Les subventions étaient attribuées en fonction des besoins exprimés par chaque Territoire : cette répartition était souvent l'occasion de marchandages sans dignité.

Le budget général de l'AOF était préparé et présenté par le Haut Commissaire et ses services. Il était discuté et arrêté par le Grand Conseil et rendu exécutoire par arrêté général du Haut Commissaire.

L'initiative des dépenses appartenait conjointement au Gouvernement général et au Grand Conseil en vertu de l'article 44 de la loi du 29 août 1947. L'exécution du budget était contrôlée in fine par le Grand Conseil.

Ces compétences budgétaires du Grand Conseil connaissaient un certain nombre de limites. L'Assemblée fédérale ne pouvait pas toucher à certaines dépenses obligatoires et aux dépenses du personnel. En ce dernier domaine, l'interdiction était absolue en cas de requêtes individuelles (pour décourager tout favoritisme ou clientélisme) et relatives pour les questions intéressant un corps de fonctionnaires ou d'agents pris dans sa totalité. De même, il ne pouvait pas y avoir de répartition nominale des crédits votés.

Le Grand Conseil était tenu de délibérer sur le budget qui lui était présenté et de le voter en équilibre. Si ces règles étaient transgressées, le Gouvernement général pouvait établir le budget par ordonnance.

A ces compétences générales du Grand Conseil s'ajoutaient la gestion des immeubles appartenant au Gouvernement général, la délibération sur la participation éventuelle au capital d'une société, la gestion des routes et voies de communication.

L'Assemblée était encore consultée sur les transactions supérieures à cent milles francs (100 000 FCFA), sur les conditions d'exploitation des ouvrages et services publics gérés par le Gouvernement général, sur les emprunts et garanties.

Le Grand Conseil avait plus qu'un droit de regard sur le Fonds d'Investissement et de Développement Economique et Social (FIDES), créé par la loi du 30 avril 1946, du fait que la Fédération participait au budget du FIDES et que celui-ci intéressait au premier chef les populations dont les Grands Conseillers étaient les représentants. Cependant, il devait tenir compte du fait que le FIDES s'inscrivait dans le plan plus général de développement de l'Union française.

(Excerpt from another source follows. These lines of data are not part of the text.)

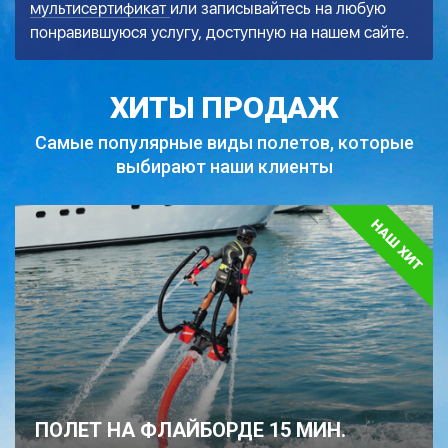
мультисертификат
или записывайтесь на любую
понравившуюся услугу, доступную на нашем сайте.
ХИТЫ ПРОДАЖ
Самые популярные виды полетов,
которые
выбирают наши клиенты
ПОЛЕТ НА ФЛАЙБОРДЕ 15 МИН.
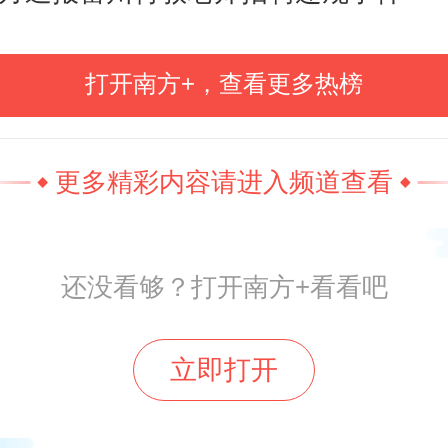
取。在此背景下，今年暑期，主题
持续走热。
打开南方+，查看更多热榜
更多精彩内容请进入频道查看
还没看够？打开南方+看看吧
立即打开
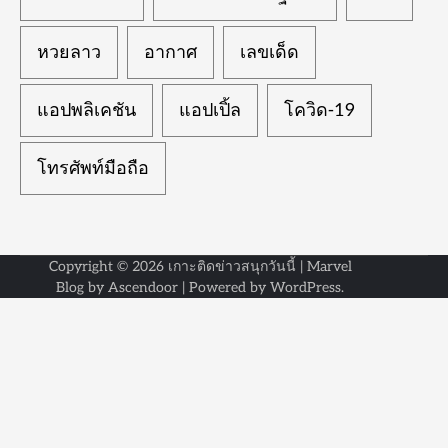
หวยลาว
อากาศ
เลขเด็ด
แอปพลิเคชัน
แอปเปิ้ล
โควิด-19
โทรศัพท์มือถือ
Copyright © 2026
เกาะติดข่าวสนุกวันนี้
| Marvel
Blog by
Ascendoor
| Powered by
WordPress
.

Enfin le Grand Conseil donnait son avis sur l'octroi des concessions agricoles et forestières et sur les permis généraux de recherche.

Dans tous les domaines, il lui était loisible de formuler des voeux.

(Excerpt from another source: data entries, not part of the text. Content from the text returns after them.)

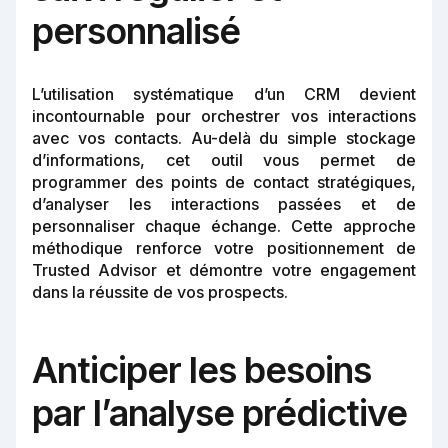
personnalisé
L’utilisation systématique d’un CRM devient
incontournable pour orchestrer vos interactions
avec vos contacts. Au-delà du simple stockage
d’informations, cet outil vous permet de
programmer des points de contact stratégiques,
d’analyser les interactions passées et de
personnaliser chaque échange. Cette approche
méthodique renforce votre positionnement de
Trusted Advisor et démontre votre engagement
dans la réussite de vos prospects.
Anticiper les besoins
par l’analyse prédictive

Il était évidemment impossible à l'Assemblée fédérale d'assumer toutes ses responsabilités dans le court délai de ses deux sessions ordinaires annuelles, et même de ses sessions extraordinaires. La Commission permanente était un organe de suppléance très important pour préparer les dossiers, suivre l'exécution des décisions prises et, dans les domaines où elle avait reçu délégation, trancher certains problèmes en suspens. Chaque Territoire y était représenté par un délégué titulaire et un suppléant, élus pour un an et rééligibles.

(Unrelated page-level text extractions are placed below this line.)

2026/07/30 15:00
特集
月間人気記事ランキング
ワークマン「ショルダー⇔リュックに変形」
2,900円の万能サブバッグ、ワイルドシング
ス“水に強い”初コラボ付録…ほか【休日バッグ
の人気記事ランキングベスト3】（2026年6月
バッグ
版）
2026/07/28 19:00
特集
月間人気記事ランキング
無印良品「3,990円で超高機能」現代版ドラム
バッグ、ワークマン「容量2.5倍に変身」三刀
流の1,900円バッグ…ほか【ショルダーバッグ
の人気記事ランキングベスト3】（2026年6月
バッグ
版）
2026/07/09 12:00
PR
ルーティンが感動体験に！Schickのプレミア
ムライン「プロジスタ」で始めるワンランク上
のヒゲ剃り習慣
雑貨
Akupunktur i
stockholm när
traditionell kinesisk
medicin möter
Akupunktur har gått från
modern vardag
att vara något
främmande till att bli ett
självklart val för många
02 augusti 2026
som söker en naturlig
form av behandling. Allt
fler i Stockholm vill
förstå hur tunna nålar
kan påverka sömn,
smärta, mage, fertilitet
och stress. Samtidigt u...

Les compétences du Grand Conseil étaient donc essentiellement financières et administratives. La politique n'avait-elle jamais de place dans son enceinte ?

La question fut posée lors de l'élection du bureau le 29 septembre 1948. Senghor appuyé par Apithy présenta une motion préjudicielle tendant à dépolitiser l'Assemblée en faisant une place au bureau à toutes les tendances politiques. La motion fut rejetée. Dix ans plus tard, le 5 avril 1958, Senghor souleva de nouveau le problème lors de la désignation des représentants du Grand Conseil dans divers organismes : «Plusieurs sociétés sont dans mon Territoire et, régulièrement, les représentants du Sénégal sont écartés, si c'est un acte politique, qu'on le dise» !

Sékou Touré demanda aussitôt la parole et s'écria: « Je suis heureux que notre ami, M. Senghor, ait bien qualifié la nature de l'acte ! Il est politique ! Il n'est pas irrationnel comme les précédents actes qui tendaient tout simplement, de tenir compte de l'origine des Grands Conseillers.

Tous les actes qui ont été commis au cours de cette session n'ont été que politiques. Il est temps d'abandonner le caractère territorial de nos positions ».

* 5 JO Débats de l'Assemblée nationale française, 85, du 31 juillet 1947 : 3712 ss.

* 6 J.O. Débats du Conseil de la République française, 95, 12 août 1947 : 1715 ss.